(Description of the task): Word for word, give the records again, dropping any picture they hold.

------------------------------------

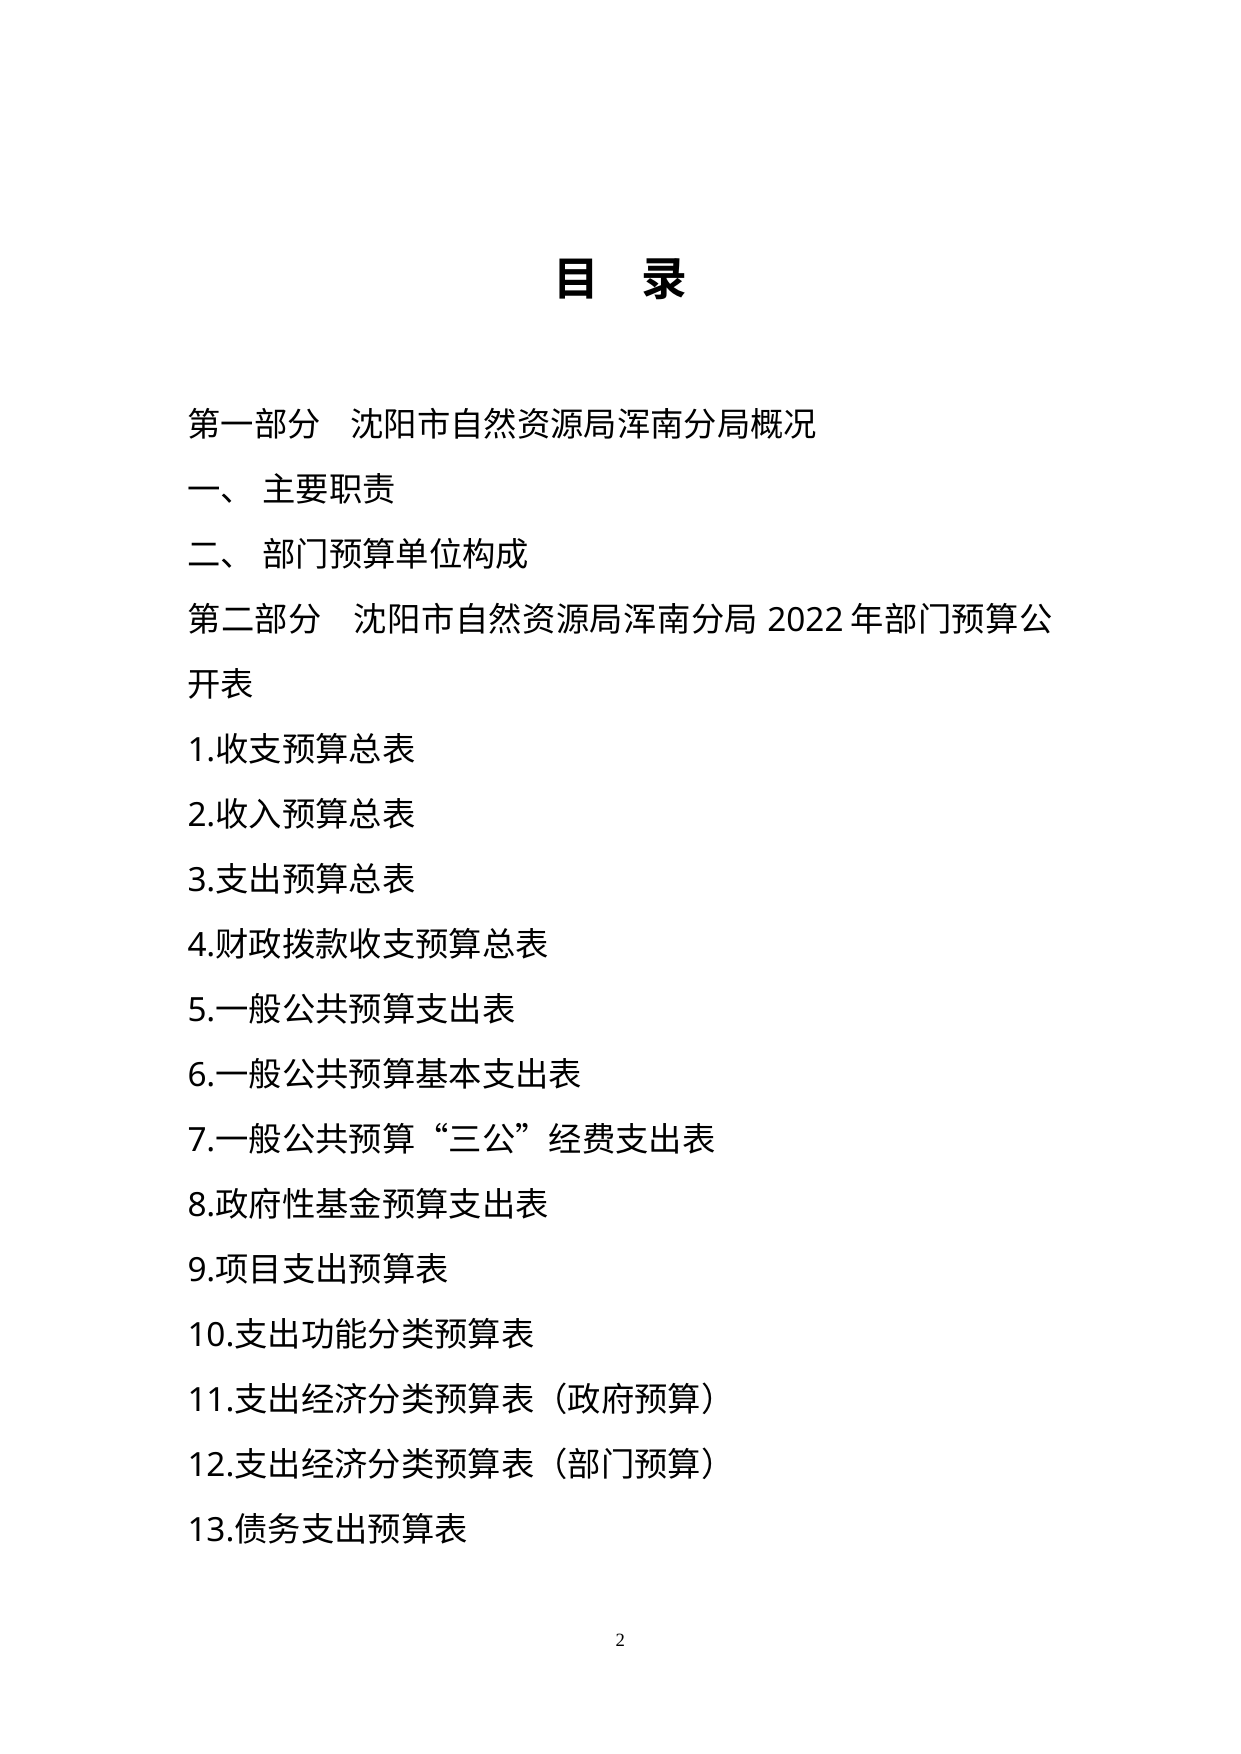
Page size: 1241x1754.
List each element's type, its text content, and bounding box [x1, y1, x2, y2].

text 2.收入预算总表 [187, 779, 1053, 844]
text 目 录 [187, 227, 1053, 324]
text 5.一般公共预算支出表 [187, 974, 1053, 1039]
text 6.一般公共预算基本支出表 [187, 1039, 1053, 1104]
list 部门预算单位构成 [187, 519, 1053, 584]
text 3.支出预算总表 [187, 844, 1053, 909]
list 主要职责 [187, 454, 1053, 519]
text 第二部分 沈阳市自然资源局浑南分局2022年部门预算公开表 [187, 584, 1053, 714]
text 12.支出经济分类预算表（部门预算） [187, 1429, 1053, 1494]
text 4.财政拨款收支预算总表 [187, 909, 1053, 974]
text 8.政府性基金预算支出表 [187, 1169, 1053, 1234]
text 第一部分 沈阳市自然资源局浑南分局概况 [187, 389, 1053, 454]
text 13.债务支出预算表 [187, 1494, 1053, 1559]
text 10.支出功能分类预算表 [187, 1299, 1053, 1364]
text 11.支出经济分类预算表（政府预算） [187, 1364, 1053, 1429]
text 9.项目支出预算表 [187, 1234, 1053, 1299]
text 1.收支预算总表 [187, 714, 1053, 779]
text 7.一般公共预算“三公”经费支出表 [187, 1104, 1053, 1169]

------------------------------------

(Your response):
Page size: 1241x1754.
List each element's type, its text content, and bounding box [x1, y1, x2, y2].

text 2.收入预算总表 [187, 779, 1053, 844]
text 目 录 [187, 227, 1053, 324]
text 5.一般公共预算支出表 [187, 974, 1053, 1039]
text 6.一般公共预算基本支出表 [187, 1039, 1053, 1104]
list 部门预算单位构成 [187, 519, 1053, 584]
text 3.支出预算总表 [187, 844, 1053, 909]
list 主要职责 [187, 454, 1053, 519]
text 第二部分 沈阳市自然资源局浑南分局2022年部门预算公开表 [187, 584, 1053, 714]
text 12.支出经济分类预算表（部门预算） [187, 1429, 1053, 1494]
text 4.财政拨款收支预算总表 [187, 909, 1053, 974]
text 8.政府性基金预算支出表 [187, 1169, 1053, 1234]
text 第一部分 沈阳市自然资源局浑南分局概况 [187, 389, 1053, 454]
text 13.债务支出预算表 [187, 1494, 1053, 1559]
text 10.支出功能分类预算表 [187, 1299, 1053, 1364]
text 11.支出经济分类预算表（政府预算） [187, 1364, 1053, 1429]
text 9.项目支出预算表 [187, 1234, 1053, 1299]
text 1.收支预算总表 [187, 714, 1053, 779]
text 7.一般公共预算“三公”经费支出表 [187, 1104, 1053, 1169]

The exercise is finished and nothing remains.